Social conflicts, from policy debates to family disagreements, can easily devolve into angry words and personal attacks. Such heated confrontations, however, seldom resolve disagreements and can entrench opposing views.
A better approach to resolving interpersonal disagreements is to embrace characteristics that psychological scientists associate with wisdom, like intellectual humility, diverse viewpoints, and open-mindedness.
But applying these elements of wisdom can be difficult, especially during confrontations. The trick, according to new research published in the journal Psychological Science, is to train yourself in advance to reason about interpersonal conflicts in a wiser manner.

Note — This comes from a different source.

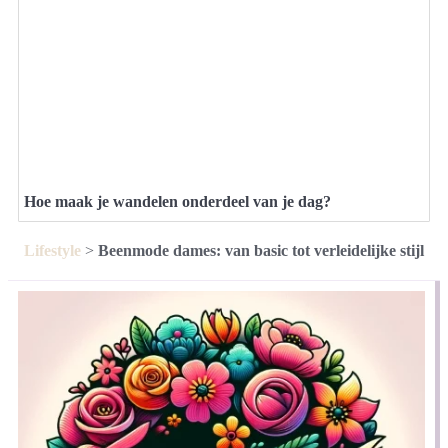
Hoe maak je wandelen onderdeel van je dag?
Lifestyle
>
Beenmode dames: van basic tot verleidelijke stijl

“People typically fail to reason wisely when facing social conflicts, so we designed an intervention to help them,” said Igor Grossmann, director of the Wisdom and Culture Lab at the University of Waterloo, Canada, and the lead author on the paper. “Our fundamental idea was to train people to see situations from a more detached, third-person perspective. This approach enables people to recognize the limits to their knowledge, acknowledge different ways the conflict may play out, and consider and balance multiple viewpoints.”
The researchers’ intervention is based on a rhetorical device called “illeism” — the practice of referring to oneself in the third person. Rather than saying “I feel hurt and angry,” a person might tell themselves, for example, “He feels hurt and angry.”
According to the researchers, by switching perspective from the first to the third person, a person becomes better able to evaluate their own knowledge and appreciate alternative views.
“A third-person viewpoint, however, is not the typical default position during a conversation or interaction,” said Grossmann. “We believed that through practice and training it can be possible to slowly inculcate this more wisdom-centered approach into a person’s conflict-resolution techniques.”
To test their hypothesis, the researchers conducted two field experiments.
In the first, participants were given an initial in-lab assessment to gauge their thoughts about a hypothetical social-conflict situation. They were then instructed to keep a month-long daily journal in which they wrote about each day’s significant events. One group of participants wrote about their reflections in the first person. A second group did the same but in the third person.
At the end of the month, the participants were given a second in-lab assessment to see if the writing exercise impacted their reflections about another hypothetical social-conflict situation. The results revealed that the third-person writing group had developed a more wisdom-centric approach to how they thought about conflict. The first-person writing group showed much less change.
The second experiment involved a similar one-week writing assignment and evaluation, but it added a third group of participants who were given no instruction on how to write about their experiences. The results of the second experiment supported the conclusions of the first.
“Our research demonstrated effectiveness of the illeist diary writing for a change in wisdom compared to first-person and no-instruction diary reflections,” said Grossmann. “After the intervention, distanced self-reflection led to incremental shifts in wise reasoning about personally challenging interactions.”
The data suggest that this increase in wise reasoning occurred in part because distanced self-reflection broadened people’s typically narrow self-focus. This research provides the first empirical evidence for the trainability of wisdom in daily life when working through challenging interactions.